A–B. Loss of tubulin acetylation in the mec-17;atat-2 double mutant suppresses the effect of coel-1 deletion on AVM cell body positioning, and enhances the phenotype caused by overexpression of coel-1. C. Images showing that the normally small or non-existent ALM posterior process (top panel) extends abnormally in mec-17;atat-2 animals (middle panel), a phenotype that is rescued by the overexpression of coel-1 (bottom panel). The graph shows the quantitation of the average length of the process expressed in cell body equivalent +/− SEM. D. PLM length defect in coel-1 animals is suppressed when combined with mec-17;atat-2 mutations. E–F. hdac-6 and mec-17;atat-2 mutations respectively suppress, or enhance, the AVM neurite termination defect (E) and the touch sensitivity response (F) observed in coel-1XS animals.
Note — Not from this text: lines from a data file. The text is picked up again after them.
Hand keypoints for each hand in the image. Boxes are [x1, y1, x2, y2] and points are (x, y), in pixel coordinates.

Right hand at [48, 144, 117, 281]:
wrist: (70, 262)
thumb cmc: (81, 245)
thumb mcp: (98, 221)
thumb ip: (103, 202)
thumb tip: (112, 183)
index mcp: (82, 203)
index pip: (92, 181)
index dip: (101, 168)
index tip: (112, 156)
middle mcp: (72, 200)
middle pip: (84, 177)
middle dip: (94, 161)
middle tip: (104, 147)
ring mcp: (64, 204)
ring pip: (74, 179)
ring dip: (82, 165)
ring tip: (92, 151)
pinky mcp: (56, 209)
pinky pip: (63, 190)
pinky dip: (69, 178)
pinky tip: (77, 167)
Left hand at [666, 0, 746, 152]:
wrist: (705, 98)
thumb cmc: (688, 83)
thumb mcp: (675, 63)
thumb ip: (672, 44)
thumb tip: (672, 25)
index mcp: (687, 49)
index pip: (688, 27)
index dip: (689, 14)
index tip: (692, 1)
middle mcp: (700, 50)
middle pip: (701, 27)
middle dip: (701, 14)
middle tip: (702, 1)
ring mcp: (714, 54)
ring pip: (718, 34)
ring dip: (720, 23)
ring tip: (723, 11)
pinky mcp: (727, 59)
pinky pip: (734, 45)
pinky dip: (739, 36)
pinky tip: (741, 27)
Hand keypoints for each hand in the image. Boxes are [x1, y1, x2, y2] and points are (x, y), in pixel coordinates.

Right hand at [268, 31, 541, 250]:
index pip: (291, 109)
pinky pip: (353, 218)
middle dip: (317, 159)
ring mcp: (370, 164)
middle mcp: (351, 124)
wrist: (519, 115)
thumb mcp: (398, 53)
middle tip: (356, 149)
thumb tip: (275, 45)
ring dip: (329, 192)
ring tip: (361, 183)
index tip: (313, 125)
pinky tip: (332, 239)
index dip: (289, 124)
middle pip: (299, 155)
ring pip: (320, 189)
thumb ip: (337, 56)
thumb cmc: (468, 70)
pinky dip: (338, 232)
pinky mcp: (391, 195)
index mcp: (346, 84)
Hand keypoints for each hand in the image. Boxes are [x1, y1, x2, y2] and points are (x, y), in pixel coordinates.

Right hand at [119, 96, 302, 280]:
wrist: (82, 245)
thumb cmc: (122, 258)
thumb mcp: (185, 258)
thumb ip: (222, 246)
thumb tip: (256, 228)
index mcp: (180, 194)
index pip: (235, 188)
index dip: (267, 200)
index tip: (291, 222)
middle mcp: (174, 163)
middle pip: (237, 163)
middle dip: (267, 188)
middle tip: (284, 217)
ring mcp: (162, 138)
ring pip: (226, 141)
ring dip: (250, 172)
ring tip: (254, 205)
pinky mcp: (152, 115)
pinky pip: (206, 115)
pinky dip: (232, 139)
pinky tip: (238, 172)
The mean of touch sensitivity responses ± SEM is represented (n≥30 worms/genotype). G. AVM/PVM cell number defect (extra = 2 or missing = 0) in the coel-1XS animals are reduced significantly by the hdac-6, but not the mec-17;atat-2 mutations. H. Quantitative western blot analyses of total acetylated α-tubulin (Acet-tub) using the 6-11B-1 antibody on lysates from young adults. Actin served as loading control and was used to normalize the amounts of protein loaded between samples. Data are normalized to WT (wild-type) intensity (n = 3) and error bars are SEM. No statistically significant difference is observed between coel-1, coel-1XS or hdac-6 compared to wild-type. The positive control strain, mec-17;atat-2, as expected lacks acetylated tubulin. Brackets indicate the total number of neurons scored. Statistical significances were determined using Student's t-test for all panels except B, E and G for which Fisher's exact test was used. *, p≤0.05, **; p≤0.005; ***, p≤0.0005; n.s = not significant.